Client Awarded $22 Million for Lost Profits and Damages

We obtained a significant jury verdict for our client in a case involving a terminated transaction with the government of Turkmenistan over the rights to the orbital slots for a government-launched satellite.

The government of Turkmenistan announced in 2010 that as a major economic initiative, it planned to place a satellite in orbit to provide communication throughout the country. A prime spot for this satellite was the orbital slot located at the 23° East longitude position, controlled by an American satellite communication firm. However, Turkmenistan did not want to do business with a small, foreign company, with no track record of success. Our client, AMG Trading, had a strong relationship with the government of Turkmenistan and knowledge of the satellite industry, and agreed to back the American firm.

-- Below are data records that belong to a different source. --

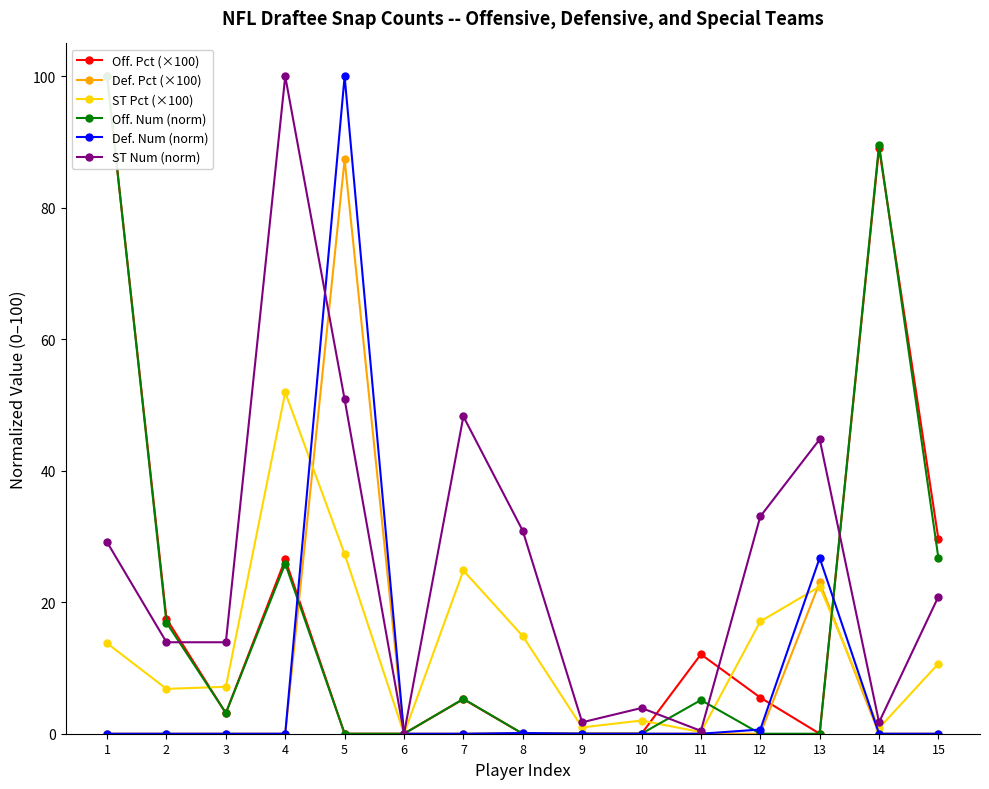

Where do Off. Pct (×100) and Def. Pct (×100) first cross each other?

4 and 5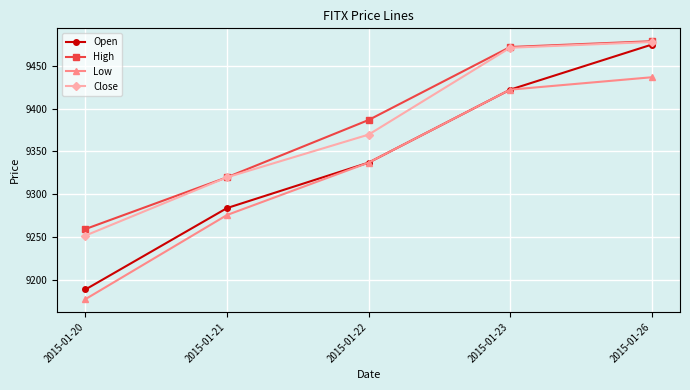

Reading left to right, what are all the values shown in this chart?

Open: 2015-01-20=9188.8	2015-01-21=9283.8	2015-01-22=9336.8	2015-01-23=9422.0	2015-01-26=9474.6
High: 2015-01-20=9259.3	2015-01-21=9319.7	2015-01-22=9386.6	2015-01-23=9471.8	2015-01-26=9478.5
Low: 2015-01-20=9177.5	2015-01-21=9275.7	2015-01-22=9336.8	2015-01-23=9422.0	2015-01-26=9436.5
Close: 2015-01-20=9251.7	2015-01-21=9319.7	2015-01-22=9369.5	2015-01-23=9470.9	2015-01-26=9477.7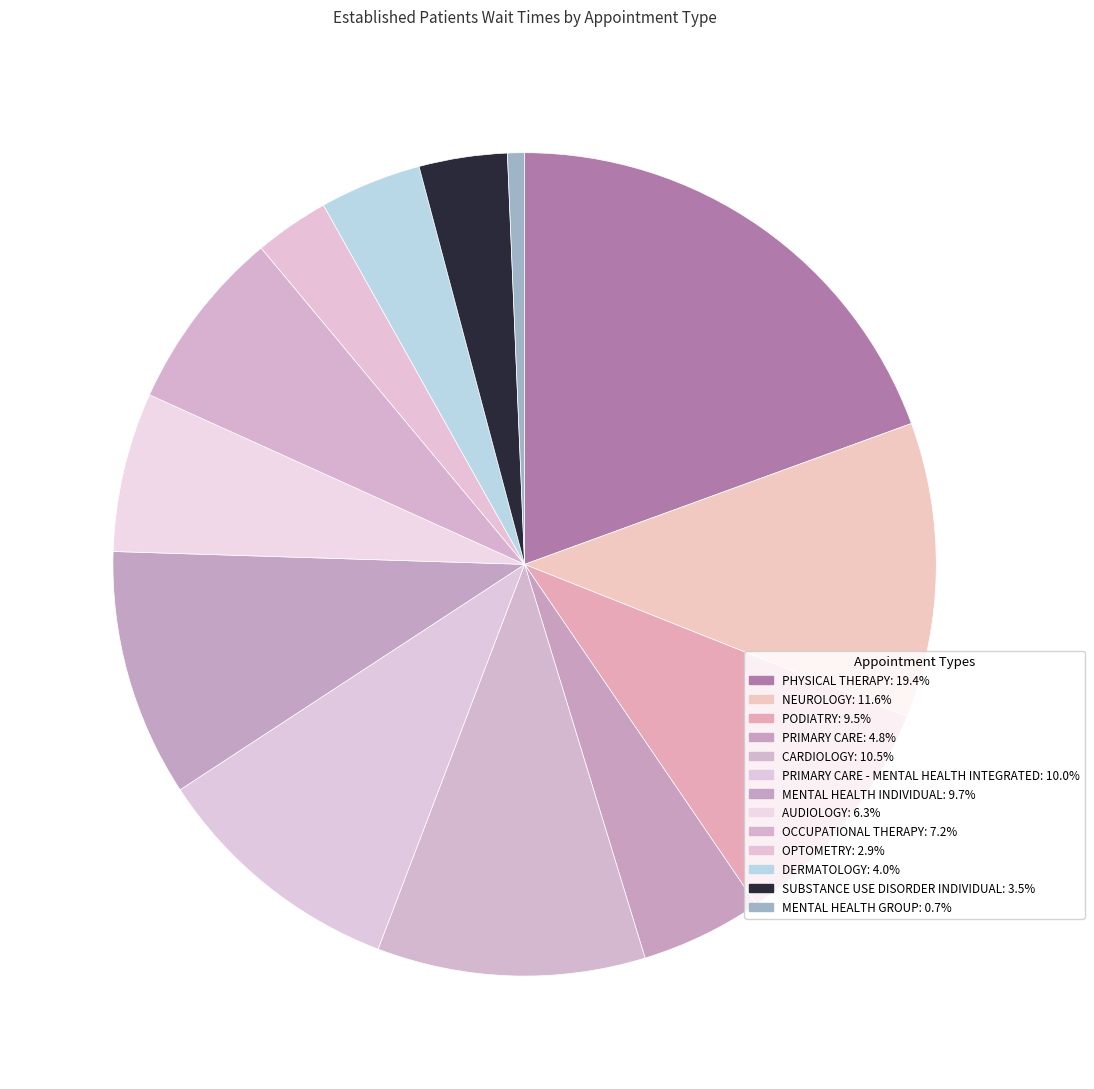

How many slices are in this pie chart?

13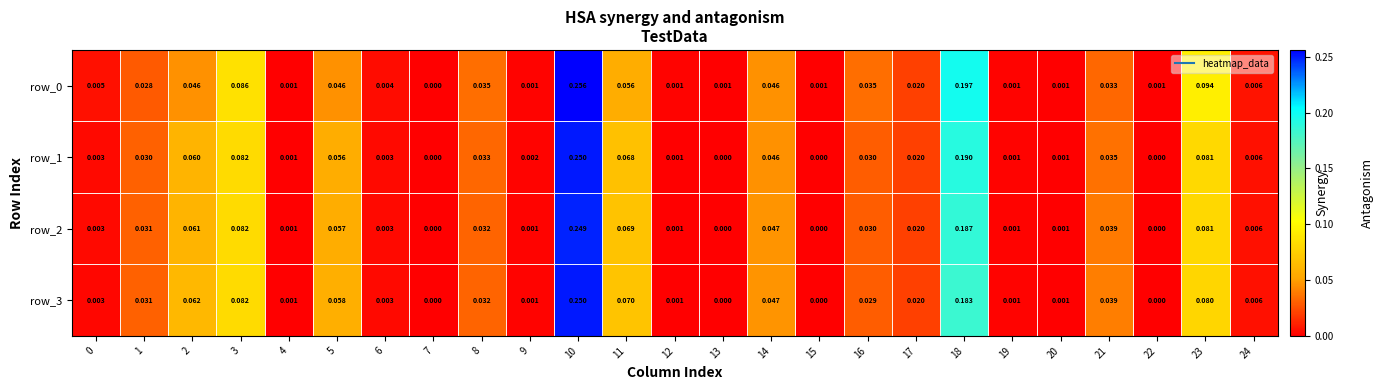

Is the value of row_0 at 14 greater than the value of row_1 at 0?

Yes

Our client then acquired the exclusive rights to negotiate the use of the 23° East position with Turkmenistan. But, as evidence at trial established, no sooner was the ink dry on the agreement, than the American firm and its principal owner reneged on the deal, and over the next several months conspired with others to put into place their own deal with Turkmenistan. The firm and its principal owner concealed those efforts from AMG Trading which reached a tentative agreement with the government over the use of the rights. Frustrated with the American firm’s conduct, Turkmenistan ultimately decided to contract with different parties for a different orbital slot.

Our team convinced the jurors to award our client what it would have realized in lost profits, combined with compensatory damages, totaling nearly $22 million. The jurors also awarded attorneys’ fees to our clients under the Connecticut Unfair Trade Practices Act.